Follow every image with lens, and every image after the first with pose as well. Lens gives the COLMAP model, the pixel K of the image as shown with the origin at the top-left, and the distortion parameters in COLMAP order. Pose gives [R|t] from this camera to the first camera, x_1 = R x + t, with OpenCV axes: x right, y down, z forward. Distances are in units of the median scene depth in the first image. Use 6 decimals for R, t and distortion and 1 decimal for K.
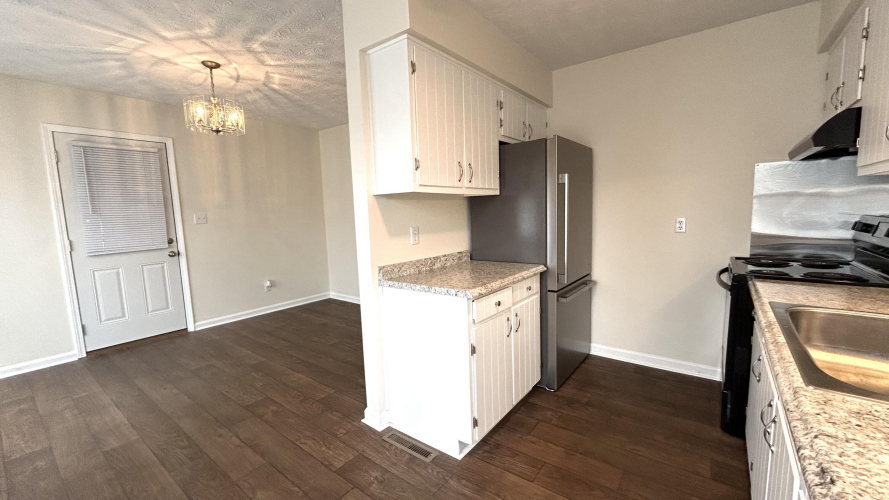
lens RADIAL K [[359.6, 0, 442.8], [0, 359.6, 250.3], [0, 0, 1]] dist [-0.000223, 0.000170]
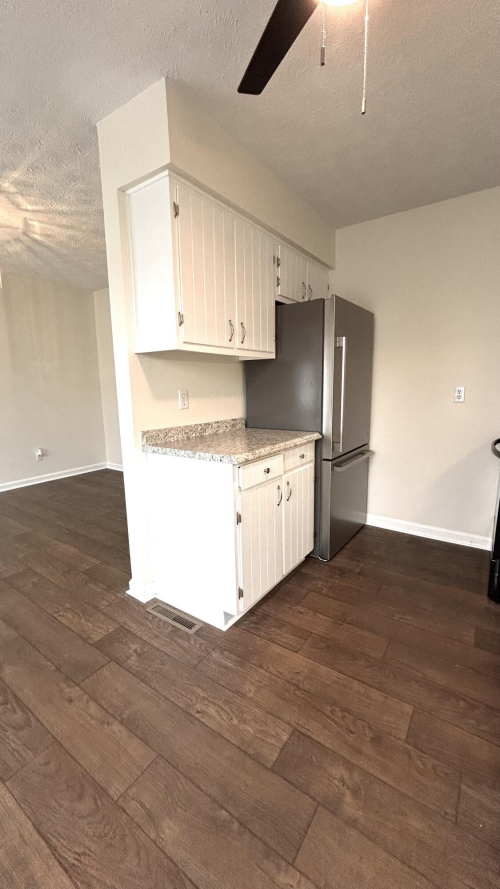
lens RADIAL K [[358.5, 0, 248.2], [0, 358.5, 443.0], [0, 0, 1]] dist [0.000603, 0.000148]
pose [[0.998962, 0.010145, 0.044401, 0.048514], [-0.012445, 0.998578, 0.051831, 0.020945], [-0.043812, -0.052329, 0.997668, 0.047033]]
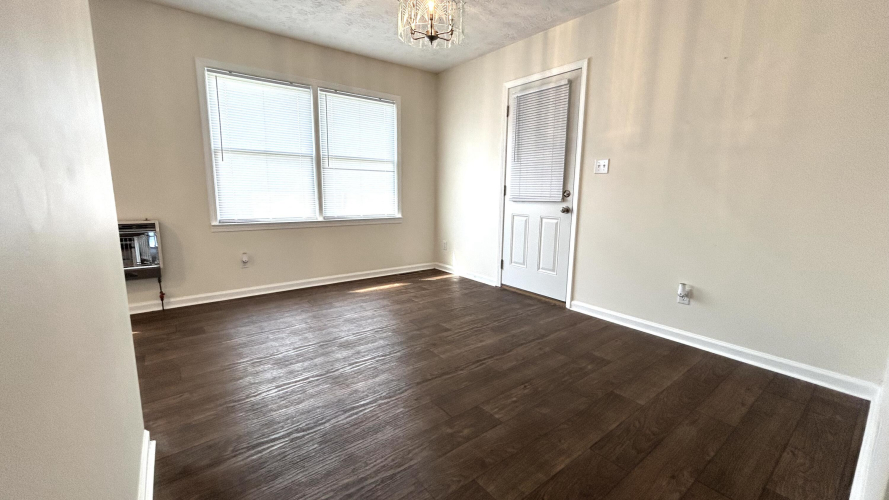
lens RADIAL K [[359.6, 0, 442.8], [0, 359.6, 250.3], [0, 0, 1]] dist [-0.000223, 0.000170]
pose [[-0.260297, 0.188507, -0.946948, 0.187402], [-0.114068, 0.967884, 0.224030, -0.081354], [0.958767, 0.166331, -0.230435, 1.439079]]
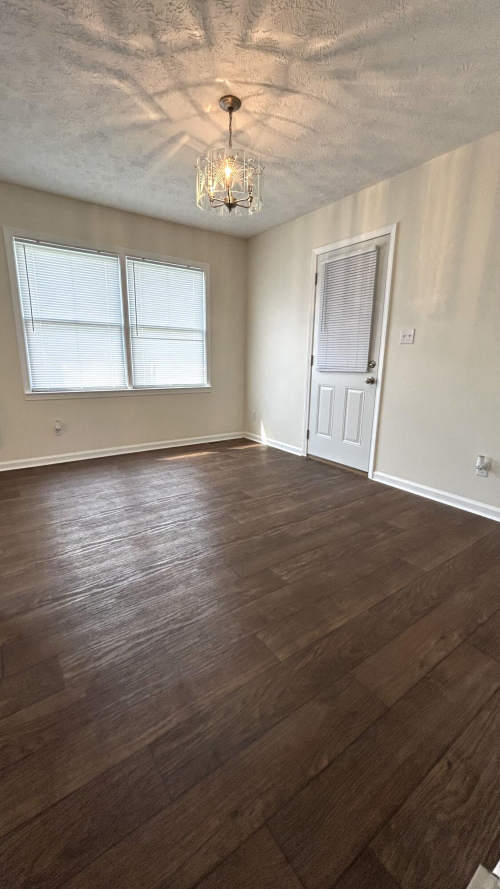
lens RADIAL K [[358.5, 0, 248.2], [0, 358.5, 443.0], [0, 0, 1]] dist [0.000603, 0.000148]
pose [[-0.298405, 0.248101, -0.921629, 0.192799], [-0.113953, 0.949455, 0.292487, -0.096494], [0.947612, 0.192303, -0.255051, 1.495084]]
━━━━━━━━
◆ The problem
Copy out every line of the material above, word for word, but leave the pictures out.

◆ Answer space
Follow every image with lens, and every image after the first with pose as well. Lens gives the COLMAP model, the pixel K of the image as shown with the origin at the top-left, and the distortion parameters in COLMAP order. Pose gives [R|t] from this camera to the first camera, x_1 = R x + t, with OpenCV axes: x right, y down, z forward. Distances are in units of the median scene depth in the first image. Use 6 decimals for R, t and distortion and 1 decimal for K.
lens RADIAL K [[359.6, 0, 442.8], [0, 359.6, 250.3], [0, 0, 1]] dist [-0.000223, 0.000170]
lens RADIAL K [[358.5, 0, 248.2], [0, 358.5, 443.0], [0, 0, 1]] dist [0.000603, 0.000148]
pose [[0.998962, 0.010145, 0.044401, 0.048514], [-0.012445, 0.998578, 0.051831, 0.020945], [-0.043812, -0.052329, 0.997668, 0.047033]]
lens RADIAL K [[359.6, 0, 442.8], [0, 359.6, 250.3], [0, 0, 1]] dist [-0.000223, 0.000170]
pose [[-0.260297, 0.188507, -0.946948, 0.187402], [-0.114068, 0.967884, 0.224030, -0.081354], [0.958767, 0.166331, -0.230435, 1.439079]]
lens RADIAL K [[358.5, 0, 248.2], [0, 358.5, 443.0], [0, 0, 1]] dist [0.000603, 0.000148]
pose [[-0.298405, 0.248101, -0.921629, 0.192799], [-0.113953, 0.949455, 0.292487, -0.096494], [0.947612, 0.192303, -0.255051, 1.495084]]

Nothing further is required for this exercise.